◆ Work required: Work out how many lines in this listing hold the word "Project", and give the number with nothing added.

◆ Records to process:
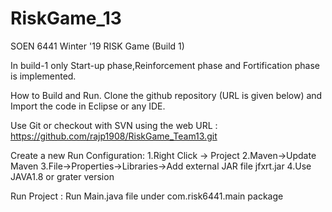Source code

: # RiskGame_13

SOEN 6441 Winter '19
RISK Game (Build 1)

In build-1 only Start-up phase,Reinforcement phase and Fortification phase is implemented.

How to Build and Run.
Clone the github repository (URL is given below) and Import the code in Eclipse or any IDE.

Use Git or checkout with SVN using the web URL :  https://github.com/rajp1908/RiskGame_Team13.git

Create a new Run Configuration:
    1.Right Click -> Project
    2.Maven->Update Maven
    3.File->Properties->Libraries->Add external JAR file jfxrt.jar 
    4.Use JAVA1.8 or grater version
    
Run Project : Run Main.java file under com.risk6441.main package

◆ Your solution: 2